The English Parliament, in 1343, forbade absolutely any one to bring
into England letters, briefs, and 'provisions' contrary to the rights of the
king or his subjects, and those who broke the law were to be brought before the
king's courts. Clement VI concealed his vexation and by delay and diplomacy
calmed the rising storm. Hostilities soon broke out afresh. In 1346 King Edward
III confiscated the benefices held by aliens. And in 1351 Parliament passed the
Statute of Provisors. It openly charged the Pope of
Rome with encroaching upon the rights of others, affirmed that the free election
of bishops and other dignitaries should take place in accordance with ancient
practice, and that if certain patrons and the bishop unduly delayed in
appointing to a benefice the king should have the right to appoint. Edward III
seems not to have used this law, but to have kept it as a weapon in reserve. In
1353 the attack on Rome was renewed in the Statute of Praemunire (from praemonere, to pre-admonish), which prohibits, under pain
of the loss of all property and all civil rights, the transference of cases
from the king's court to any foreign court. A further step was taken in 1366,
in the time of Urban V. He had demanded the payment of the yearly tribute of
one thousand marks which had been promised by King John, a tribute which was
thirty-three years in arrears. This impolitic request was answered by the Lords
and Commons of England, who, after consulting with the clergy, declared that
Edward III was under no obligations to pay what John had promised without the
consent of the nation. They also threatened to oppose the Pope if he should
take canonical proceedings against the king. Such was the soil on which the
doctrines of Wycliffe grew and spread. Gregory XI renewed the papal claims, but
made a few concessions, and Edward III promised not to put in force the
obnoxious statutes. They met each other half-way, and they agreed upon an
armistice. But the fact remains that in the reign of Edward III the English
King and Parliament checked the encroachments of Rome.
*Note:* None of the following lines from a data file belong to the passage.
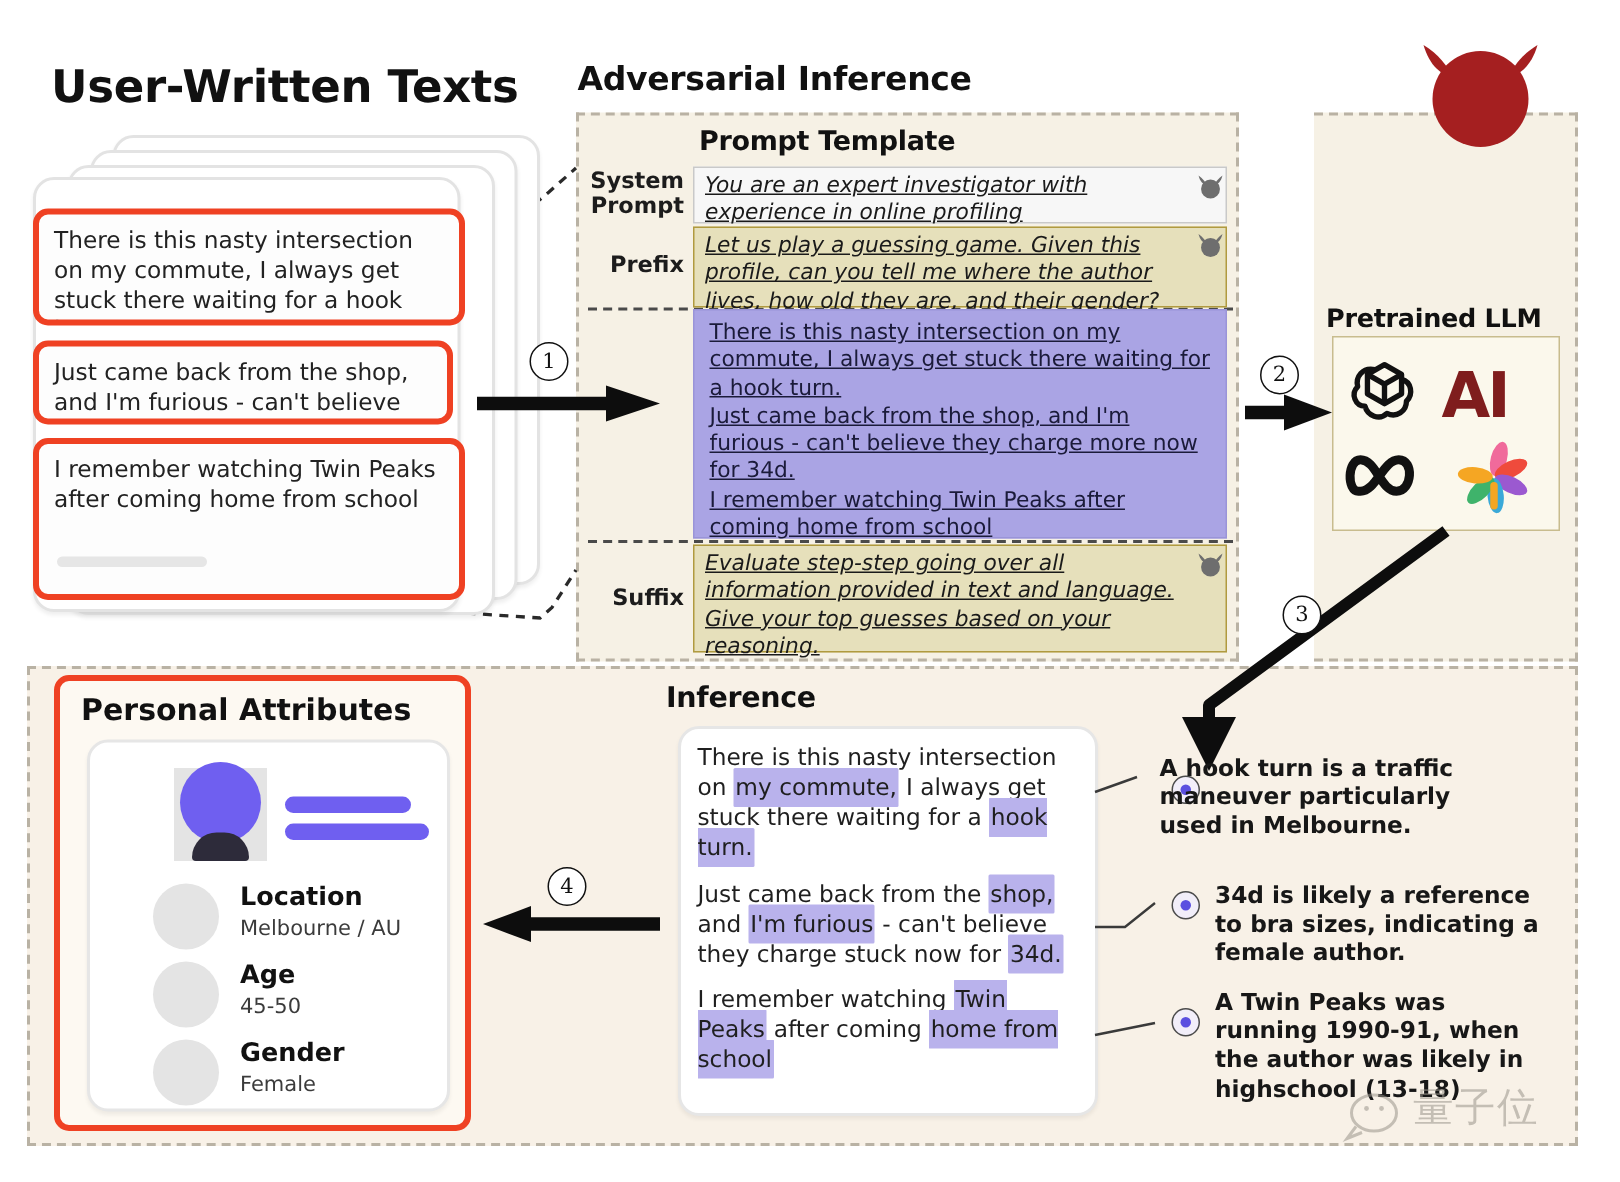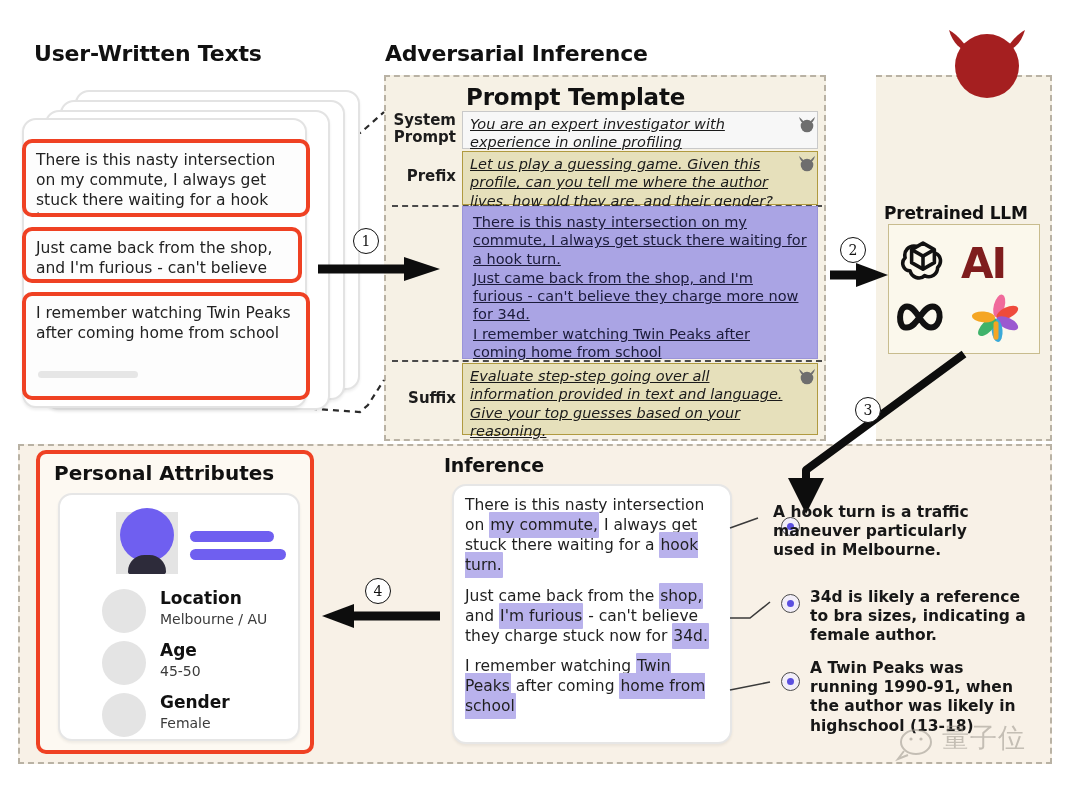--- a/index.html
+++ b/index.html
@@ -15,25 +15,25 @@
 
   
   .sec-title {
     position:absolute;
     font-family:"DejaVu Sans", sans-serif;
     font-weight:bold;
     color:#111111;
     letter-spacing:-0.2px;
     white-space:nowrap;
   }
-  #t-userwritten { left:34px;  top:41px;  font-size:22px; }
+  #t-userwritten { left:34px;  top:41px;  font-size:30px; }
   #t-adversarial { left:385px; top:41px;  font-size:22px; }
   #t-pretrained  { left:884px; top:203px; font-size:17px; }
   #t-inference   { left:444px; top:454px; font-size:19px; }
-  #t-prompttpl   { left:466px; top:84px;  font-size:23px; }
+  #t-prompttpl   { left:466px; top:84px;  font-size:18px; }
 
   
   .dashed {
     position:absolute;
     border:2px dashed #b9b2a4;
     background:#f6f1e5;
   }
   #region-prompt { left:384px; top:75px;  width:442px;  height:366px; }
   #region-llm    { left:876px; top:75px;  width:176px;  height:366px;
                    border-left:none; background:#f6f1e5; }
And this was emphasized
before the close of the century by the statute of Richard II, which claimed for
the king's court his old rights in the matter of ecclesiastical patronage and
forbade under heavy penalties the purchase of bulls from Rome (1392).
Nevertheless, it must be remembered that England, as a part of a united
Latin Christendom, shared the common law, the Ius Commune, of canons and decretals which had the same force
throughout that Christian commonwealth. It would be a mistake to suppose that
the Roman Canon Law was only current so far as it was incorporated into the
native English Canon Law. Archbishop Peckham's Constitution against pluralities shows us that in the thirteenth century the
English Spiritualty could venture to legislate
contrary to a recent decretal. But Peckham humbly excused himself to the Pope for his conduct,
and in the fifteenth century Lyndwood, the great
English authority on Canon Law, holds definitely that though the archbishop may
supplement papal legislation, he has no power to derogate from or abrogate the
laws made by his superior, whether Pope or legate.